Requirements: Python 3.10+
git clone https://github.com/canslab1/HATA.git
cd HATA
pip install -r requirements.txt| Package | Purpose |
|---|---|
| NetworkX | Network analysis |
| NumPy / SciPy | Numerical computing & clustering |
| Matplotlib | Visualization |
| PySide6 | Qt-based GUI |
| openpyxl | Excel output |
python run_hata.pyLaunches a desktop application with two tabs:
- Arc Analysis — Load a single directed network, configure parameters, view classification results and various plots.
- Suite Experiment — Batch-analyze a predefined set of networks and compare their fingerprints.
# Analyze a single directed network
python run_hata.py analyze -i nets/leader.net
# With options
python run_hata.py analyze -i nets/leader.net -t 100 -p # 100 random networks, parallel mode
python run_hata.py analyze -i nets/leader.net -q 2 # Quick mode (limit to 2 layers)
python run_hata.py analyze -i nets/leader.net --export-csv # Export arc classification CSV
# Run suite experiment
python run_hata.py suite --name DEMO --run --dir nets/| Option | Description |
|---|---|
-i, --input |
Path to network file |
-t, --times |
Number of random networks for null model (default: 1000) |
-q, --quick |
Quick mode: limit analysis layers |
-p, --parallel |
Parallel random network generation |
-w, --workers |
Number of parallel workers |
-d, --debug |
Enable debug output |
--show-detail |
Save detail layer plots |
--show-betweenness |
Save arc betweenness centrality plot |
--show-pagerank |
Save PageRank-based weighting plot |
--show-degree |
Save degree distribution plot (in/out) |
--show-clustering |
Save network clustering plot |
--export-csv |
Export arc classification as CSV (for Gephi/Cytoscape) |
| Extension | Format |
|---|---|
.net |
Pajek |
.gml |
GML |
.graphml |
GraphML |
.edgelist, .edges |
Edge List |
.adjlist |
Adjacency List |
Read directed network → Split into weakly connected components
→ Build outgoing/incoming multi-layer ego networks
→ Compute neighborhood overlap for each arc at each layer
→ Generate degree-preserving random directed networks (null model)
→ Derive R1 threshold from null model
→ Phase 1: Identify SILK (degree-1 endpoints)
→ Phase 2: Classify BOND vs LOCAL_BRIDGE (R1 + R2 thresholds, layer-by-layer refinement)
→ Phase 3: Remaining unclassified arcs → GLOBAL_BRIDGE
→ Phase 4: Node information entropy & structural importance
→ Phase 5: Network fingerprint output
HATA/
├── run_hata.py # Entry point (GUI / CLI)
├── hata/
│ ├── __init__.py # Package metadata
│ ├── constants.py # Configuration constants
│ ├── engine.py # Core HATA algorithm
│ ├── cli.py # Command-line interface
│ ├── plotting.py # Matplotlib visualizations
│ ├── excel_writer.py # Excel / CSV output
│ └── gui/
│ ├── main_window.py # PySide6 main window
│ ├── link_analysis_tab.py # Single network analysis tab
│ ├── suite_experiment_tab.py # Batch experiment tab
│ ├── worker.py # QThread background workers
│ └── plot_canvas.py # Matplotlib-Qt integration
├── nets/ # Sample directed networks
└── requirements.txt
- Excel (.xlsx) — Arc classification details, random network statistics, node entropy
- CSV — Arc classification table (importable by Gephi / Cytoscape)

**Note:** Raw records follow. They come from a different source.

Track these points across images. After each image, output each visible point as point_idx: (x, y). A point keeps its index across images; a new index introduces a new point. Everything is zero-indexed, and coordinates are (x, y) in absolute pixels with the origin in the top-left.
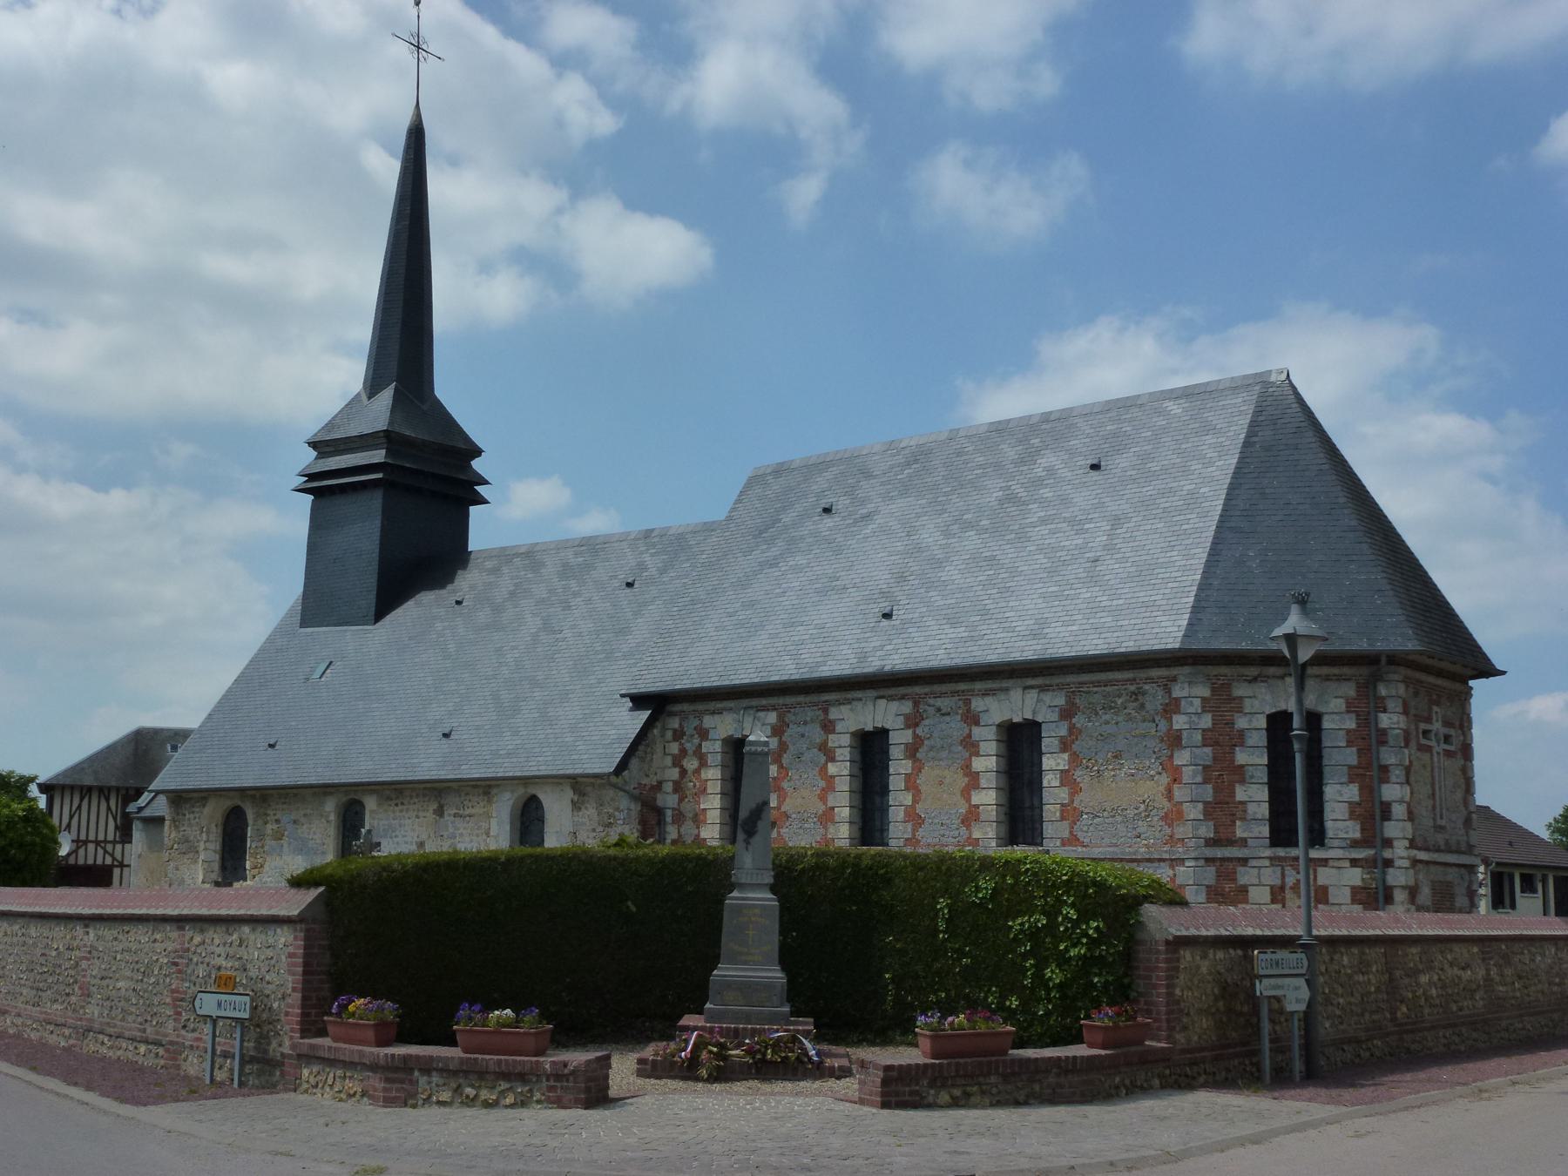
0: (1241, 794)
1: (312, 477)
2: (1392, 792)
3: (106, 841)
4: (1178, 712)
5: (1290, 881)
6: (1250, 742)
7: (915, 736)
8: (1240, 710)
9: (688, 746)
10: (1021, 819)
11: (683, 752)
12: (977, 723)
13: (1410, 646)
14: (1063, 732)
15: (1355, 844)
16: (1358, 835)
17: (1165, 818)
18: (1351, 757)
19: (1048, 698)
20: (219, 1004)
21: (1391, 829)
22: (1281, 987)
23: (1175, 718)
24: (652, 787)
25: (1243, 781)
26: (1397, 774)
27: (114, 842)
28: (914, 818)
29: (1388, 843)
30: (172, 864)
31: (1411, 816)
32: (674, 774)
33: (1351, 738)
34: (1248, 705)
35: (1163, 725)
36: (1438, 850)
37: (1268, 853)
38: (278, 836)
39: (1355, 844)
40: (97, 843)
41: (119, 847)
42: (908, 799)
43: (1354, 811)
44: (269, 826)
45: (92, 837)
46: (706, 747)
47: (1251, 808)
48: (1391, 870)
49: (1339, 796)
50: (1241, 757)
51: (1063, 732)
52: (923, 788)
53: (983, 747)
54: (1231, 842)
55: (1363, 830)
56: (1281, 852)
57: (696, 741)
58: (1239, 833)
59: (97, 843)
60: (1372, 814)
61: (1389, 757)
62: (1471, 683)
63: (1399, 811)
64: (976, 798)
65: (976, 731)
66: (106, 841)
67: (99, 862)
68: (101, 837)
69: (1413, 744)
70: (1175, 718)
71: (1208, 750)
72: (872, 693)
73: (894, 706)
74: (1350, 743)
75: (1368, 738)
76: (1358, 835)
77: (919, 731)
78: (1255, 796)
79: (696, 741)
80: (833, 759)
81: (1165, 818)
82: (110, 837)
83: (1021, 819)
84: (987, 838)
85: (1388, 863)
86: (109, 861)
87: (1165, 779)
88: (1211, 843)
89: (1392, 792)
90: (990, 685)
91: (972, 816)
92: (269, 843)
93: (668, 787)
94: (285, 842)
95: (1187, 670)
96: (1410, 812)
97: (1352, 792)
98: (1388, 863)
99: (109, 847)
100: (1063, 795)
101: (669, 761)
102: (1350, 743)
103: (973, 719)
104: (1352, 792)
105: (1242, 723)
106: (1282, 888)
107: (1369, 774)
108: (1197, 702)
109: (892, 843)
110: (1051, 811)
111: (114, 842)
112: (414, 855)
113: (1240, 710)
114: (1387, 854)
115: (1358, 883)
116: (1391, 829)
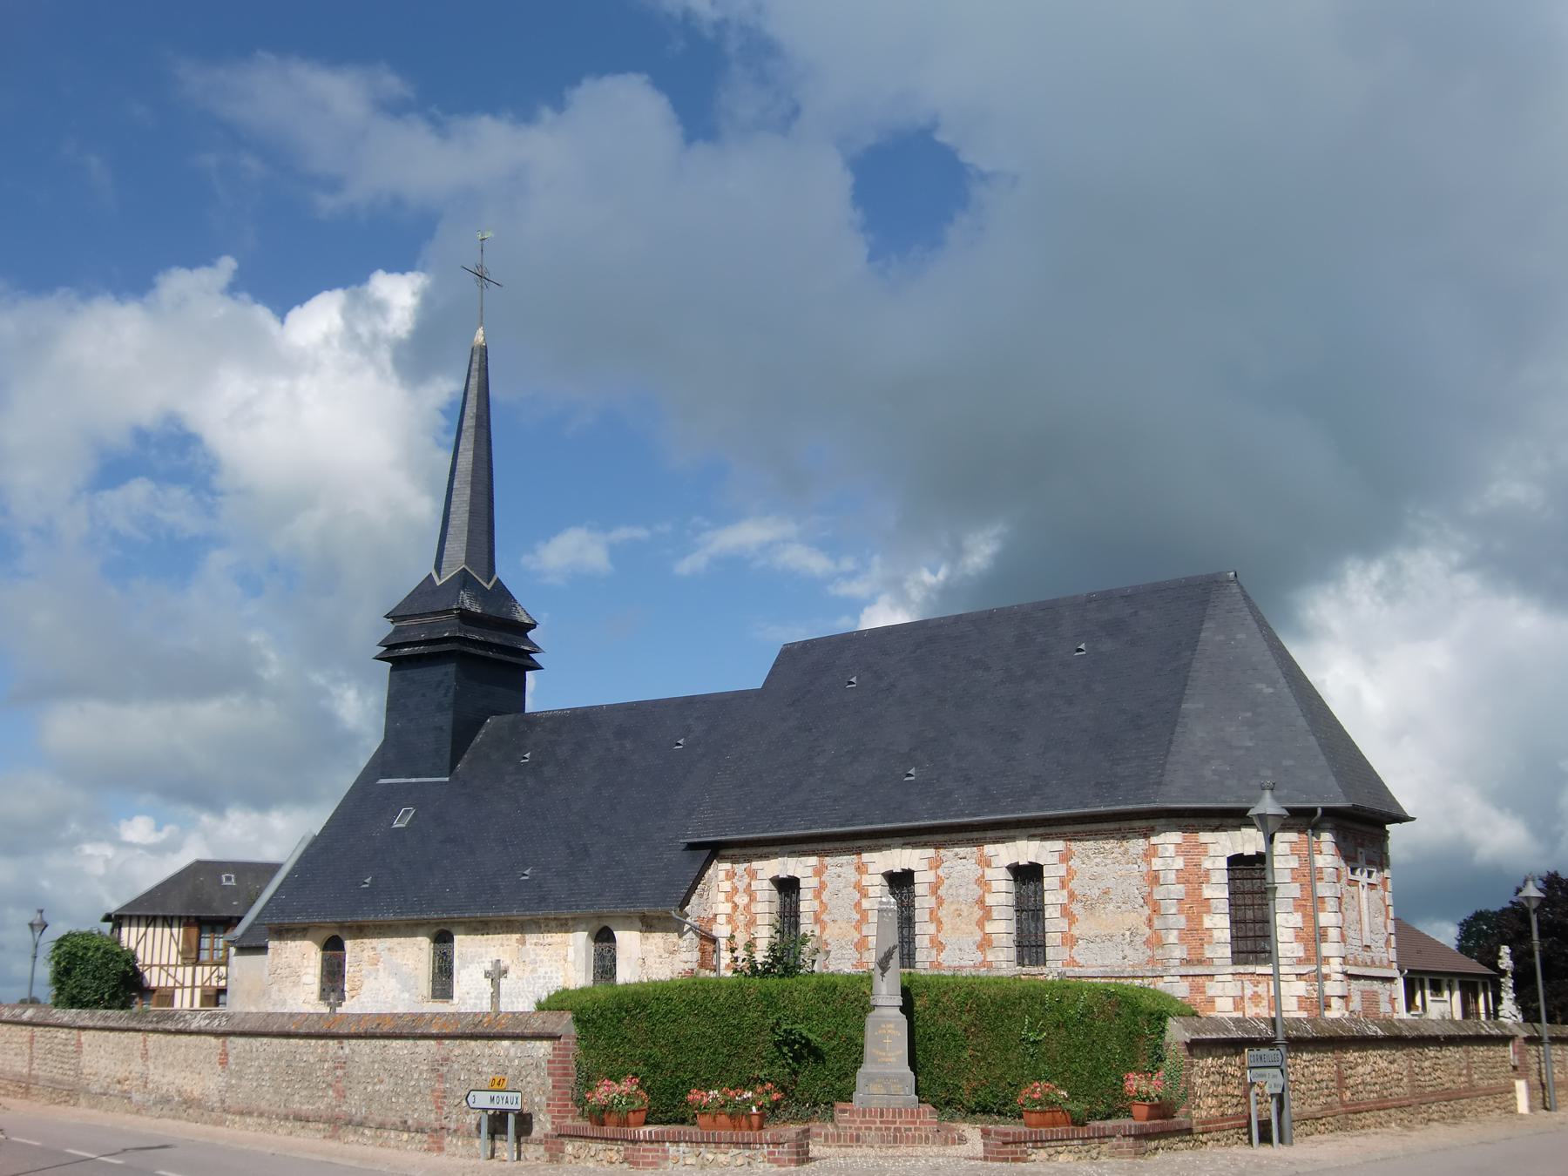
0: (1208, 922)
1: (391, 647)
2: (1327, 918)
3: (168, 965)
4: (1155, 855)
5: (1248, 992)
6: (1214, 880)
7: (938, 877)
8: (1205, 853)
9: (738, 884)
10: (1030, 945)
11: (735, 890)
12: (989, 866)
13: (981, 551)
14: (1062, 872)
15: (1300, 961)
16: (1301, 954)
17: (1147, 942)
18: (1295, 890)
19: (1049, 845)
20: (492, 1099)
21: (1327, 949)
22: (1263, 1075)
23: (1154, 860)
24: (709, 920)
25: (1208, 912)
26: (1331, 904)
27: (177, 966)
28: (938, 945)
29: (1326, 960)
30: (275, 987)
31: (1343, 939)
32: (727, 908)
33: (1296, 874)
34: (1212, 849)
35: (1144, 868)
36: (1366, 965)
37: (1231, 969)
38: (375, 962)
39: (1300, 961)
40: (161, 967)
41: (180, 969)
42: (932, 929)
43: (1299, 934)
44: (366, 954)
45: (156, 961)
46: (755, 885)
47: (1216, 933)
48: (1327, 983)
49: (1286, 923)
50: (1207, 892)
51: (1062, 872)
52: (944, 920)
53: (995, 886)
54: (1200, 962)
55: (1306, 950)
56: (1241, 969)
57: (746, 880)
58: (1208, 955)
59: (161, 967)
60: (1314, 936)
61: (1323, 889)
62: (1388, 827)
63: (1333, 934)
64: (990, 927)
65: (988, 871)
66: (168, 965)
67: (163, 984)
68: (164, 962)
69: (1344, 881)
70: (1154, 860)
71: (1181, 886)
72: (901, 840)
73: (918, 853)
74: (1294, 880)
75: (1307, 876)
76: (1301, 954)
77: (940, 872)
78: (1219, 924)
79: (746, 880)
80: (866, 896)
81: (1147, 942)
82: (173, 961)
83: (1030, 945)
84: (1003, 961)
85: (1326, 977)
86: (171, 983)
87: (1147, 911)
88: (1189, 962)
89: (1327, 918)
90: (999, 834)
91: (985, 943)
92: (366, 968)
93: (721, 919)
94: (381, 965)
95: (1163, 821)
96: (1342, 935)
97: (1297, 919)
98: (1326, 977)
99: (172, 971)
100: (1063, 924)
101: (722, 897)
102: (1294, 880)
103: (986, 863)
104: (1297, 919)
105: (1207, 864)
106: (1242, 998)
107: (1310, 904)
108: (1171, 848)
109: (918, 965)
110: (1052, 939)
111: (177, 966)
112: (1342, 1027)
113: (1205, 853)
114: (1325, 970)
115: (1303, 993)
116: (1327, 949)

- PNG — Network plots, betweenness, PageRank, degree distribution, clustering, fingerprint charts
- Chung-Yuan Huang (黃崇源) — Department of Computer Science and Information Engineering, Chang Gung University, Taiwan (gscott@mail.cgu.edu.tw)
- Wei-Chien-Benny Chin — Department of Urban Planning and Design, University of Malaya, Malaysia (wcchin.88@gmail.com)
If you use this software in your research, please cite:
Huang, C.-Y. & Chin, W. C. B. (2020). Distinguishing Arc Types to Understand Complex Network Strength Structures and Hierarchical Connectivity Patterns. IEEE Access, 8, 71021–71040. https://doi.org/10.1109/ACCESS.2020.2986017
See CITATION.cff for machine-readable citation metadata.
- Huang, C.-Y. & Chin, W. C. B. (2020). Distinguishing Arc Types to Understand Complex Network Strength Structures and Hierarchical Connectivity Patterns. IEEE Access, 8, 71021–71040. https://doi.org/10.1109/ACCESS.2020.2986017
This project is licensed under the MIT License. See LICENSE for details.